After a six-month visit to Europe and Palestine, four of which was spent in the Holy Land, Rabbi Israel Herbert Levinthal of the Brooklyn Jewish Center returned Friday morning aboard the Cunard liner Berengaria, imbued with enthusiasm as to the rapid strides made in the development in Palestine during the past nine years.
Rabbi Levinthal declared that “the progress noted there since his last visit nine years ago, is almost unbelievable. It is one spot on this earth where new Jewish arrivals are eagerly welcomed.”
“The question of Palestine and the Jew has passed the stage of theory and is now a burning reality for the Jews in most lands of the globe,” he declared. “The Jews in every country of Eastern and Central Europe feel the foundations tottering beneath their feet. They look to Palestine as their one ray of hope.”

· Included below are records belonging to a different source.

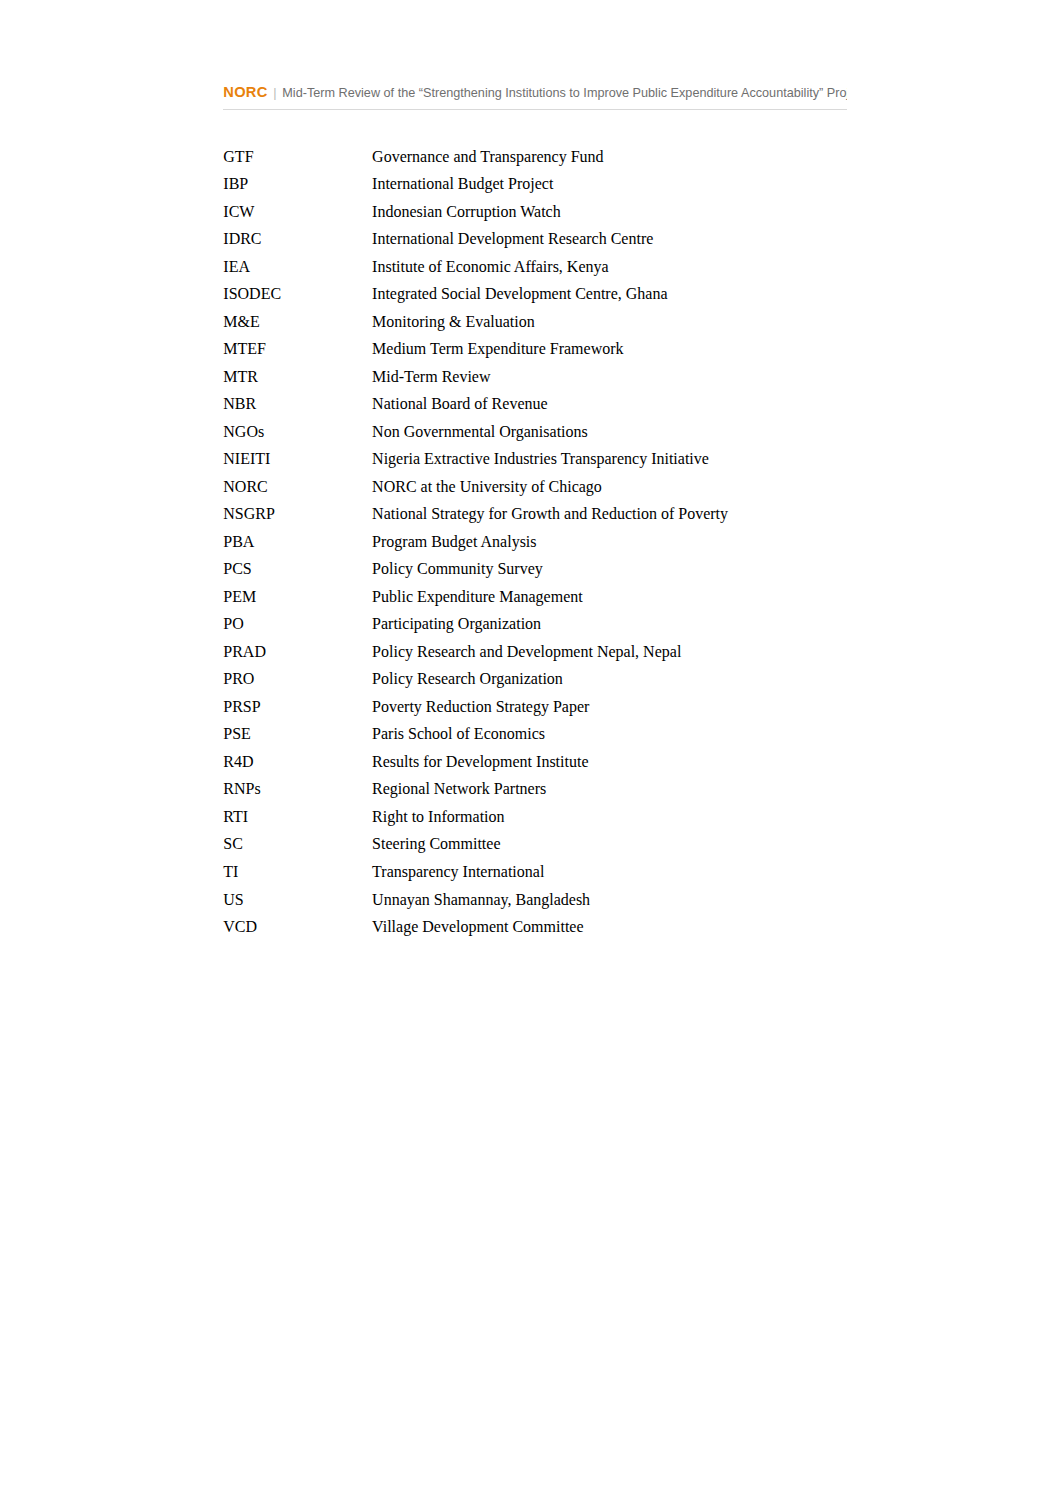NORC|Mid-Term Review of the “Strengthening Institutions to Improve Public Expenditure Accountability” Project
GTF
Governance and Transparency Fund
IBP
International Budget Project
ICW
Indonesian Corruption Watch
IDRC
International Development Research Centre
IEA
Institute of Economic Affairs, Kenya
ISODEC
Integrated Social Development Centre, Ghana
M&E
Monitoring & Evaluation
MTEF
Medium Term Expenditure Framework
MTR
Mid-Term Review
NBR
National Board of Revenue
NGOs
Non Governmental Organisations
NIEITI
Nigeria Extractive Industries Transparency Initiative
NORC
NORC at the University of Chicago
NSGRP
National Strategy for Growth and Reduction of Poverty
PBA
Program Budget Analysis
PCS
Policy Community Survey
PEM
Public Expenditure Management
PO
Participating Organization
PRAD
Policy Research and Development Nepal, Nepal
PRO
Policy Research Organization
PRSP
Poverty Reduction Strategy Paper
PSE
Paris School of Economics
R4D
Results for Development Institute
RNPs
Regional Network Partners
RTI
Right to Information
SC
Steering Committee
TI
Transparency International
US
Unnayan Shamannay, Bangladesh
VCD
Village Development Committee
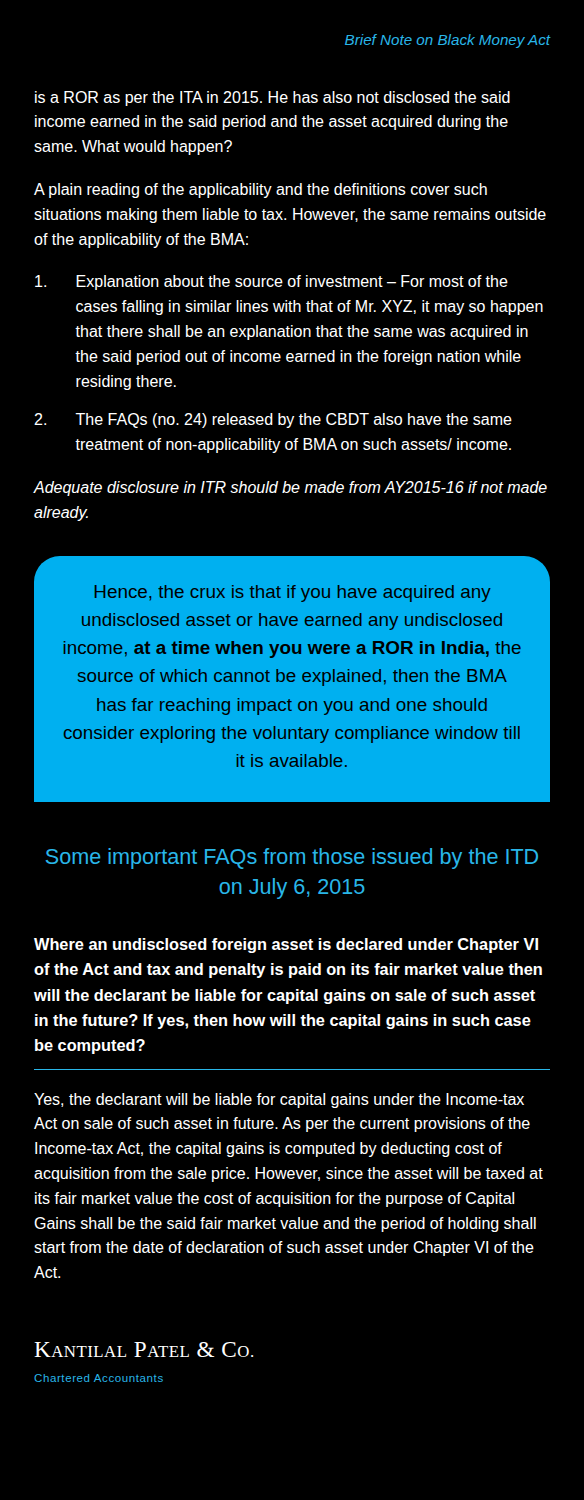Brief Note on Black Money Act
is a ROR as per the ITA in 2015. He has also not disclosed the said income earned in the said period and the asset acquired during the same. What would happen?
A plain reading of the applicability and the definitions cover such situations making them liable to tax. However, the same remains outside of the applicability of the BMA:
Explanation about the source of investment – For most of the cases falling in similar lines with that of Mr. XYZ, it may so happen that there shall be an explanation that the same was acquired in the said period out of income earned in the foreign nation while residing there.
The FAQs (no. 24) released by the CBDT also have the same treatment of non-applicability of BMA on such assets/ income.
Adequate disclosure in ITR should be made from AY2015-16 if not made already.
Hence, the crux is that if you have acquired any undisclosed asset or have earned any undisclosed income, at a time when you were a ROR in India, the source of which cannot be explained, then the BMA has far reaching impact on you and one should consider exploring the voluntary compliance window till it is available.
Some important FAQs from those issued by the ITD on July 6, 2015
Where an undisclosed foreign asset is declared under Chapter VI of the Act and tax and penalty is paid on its fair market value then will the declarant be liable for capital gains on sale of such asset in the future? If yes, then how will the capital gains in such case be computed?
Yes, the declarant will be liable for capital gains under the Income-tax Act on sale of such asset in future. As per the current provisions of the Income-tax Act, the capital gains is computed by deducting cost of acquisition from the sale price. However, since the asset will be taxed at its fair market value the cost of acquisition for the purpose of Capital Gains shall be the said fair market value and the period of holding shall start from the date of declaration of such asset under Chapter VI of the Act.
KANTILAL PATEL & CO.
Chartered Accountants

The rabbi expressed the opinion, however, that there are some dark aspects on the Palestinian horizon. “Up to a few years ago,” he said, “the country attracted only the supreme idealists and today, with the breakdown of the economic structure in nearly every land, Palestine is attracting also those who are actuated by other motives than ideals.”
Two months of the rabbi’s tour took him through England, France and Austria. He was in Austria at the time of Chancellor Dollfuss’ assassination. He said that the acts of terrorism in that country did more to convince the average Austrian of the dangers of Nazism than did any other event in recent years.